Here’s a treat for hackers and security researchers who don’t mind selling information about zero-day vulnerabilities to the highest bidder: Zerodium, the zero-day vulnerability and exploit acquisition firm recently launched by VUPEN founder Chaouki Bekrar, is offering a million dollars for “an exclusive, browser-based, and untethered jailbreak for the latest Apple iOS 9 operating system and devices.”
All the security improvements and exploit mitigations that Apple implemented in iOS made the popular mobile operating system secure, but not unbreakable, the company has noted. It means that much more effort and time (and therefore money) will be required to come up with a working exploit.
The company is offering a million dollars for a “full chain of unknown, unpublished, and unreported vulnerabilities/exploits (aka zero-days) which are combined to bypass all iOS 9 exploit mitigations including: ASLR, sandboxes, rootless, code signing, and bootchain.”
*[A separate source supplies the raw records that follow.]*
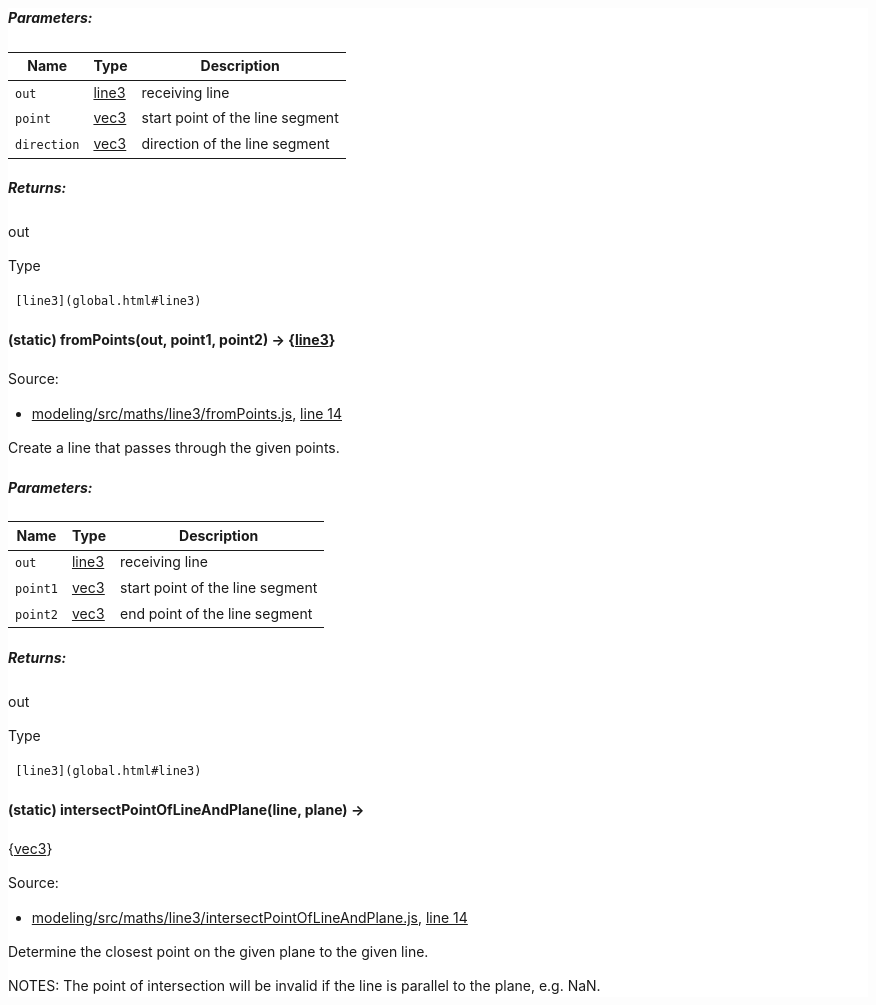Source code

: ##### Parameters:

Name | Type | Description  
---|---|---  
`out` |  [line3](global.html#line3) | receiving line  
`point` |  [vec3](global.html#vec3) | start point of the line segment  
`direction` |  [vec3](global.html#vec3) | direction of the line segment  
  
##### Returns:

out

Type

     [line3](global.html#line3)

#### (static) fromPoints(out, point1, point2) → {[line3](global.html#line3)}

Source:

    

  * [modeling/src/maths/line3/fromPoints.js](modeling_src_maths_line3_fromPoints.js.html), [line 14](modeling_src_maths_line3_fromPoints.js.html#line14)

Create a line that passes through the given points.

##### Parameters:

Name | Type | Description  
---|---|---  
`out` |  [line3](global.html#line3) | receiving line  
`point1` |  [vec3](global.html#vec3) | start point of the line segment  
`point2` |  [vec3](global.html#vec3) | end point of the line segment  
  
##### Returns:

out

Type

     [line3](global.html#line3)

#### (static) intersectPointOfLineAndPlane(line, plane) →
{[vec3](global.html#vec3)}

Source:

    

  * [modeling/src/maths/line3/intersectPointOfLineAndPlane.js](modeling_src_maths_line3_intersectPointOfLineAndPlane.js.html), [line 14](modeling_src_maths_line3_intersectPointOfLineAndPlane.js.html#line14)

Determine the closest point on the given plane to the given line.

NOTES: The point of intersection will be invalid if the line is parallel to
the plane, e.g. NaN.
“The exploit/jailbreak must lead to and allow a remote, privileged, and persistent installation of an arbitrary app (e.g. Cydia) on a fully updated iOS 9 device,” they pointed out. “The whole exploitation/jailbreak process should be achievable remotely, reliably, silently, and without requiring any user interaction except visiting a web page or reading a SMS/MMS.”
The total bounty pool is $3 million, and the program is open only until October 31st, 2015. It may be closed earlier, if the company shells out the $3 million before that date.
Incomplete exploits, exploits requiring more user interaction, physical access to the device, or can be mounted over Bluetooth, NFC, or baseband, will not be eligible for those prizes. Still, the company might offer to buy them for a lesser amount.
The company generally focuses on acquiring high-risk vulnerabilities with reliable exploits affecting modern operating systems, software, and devices.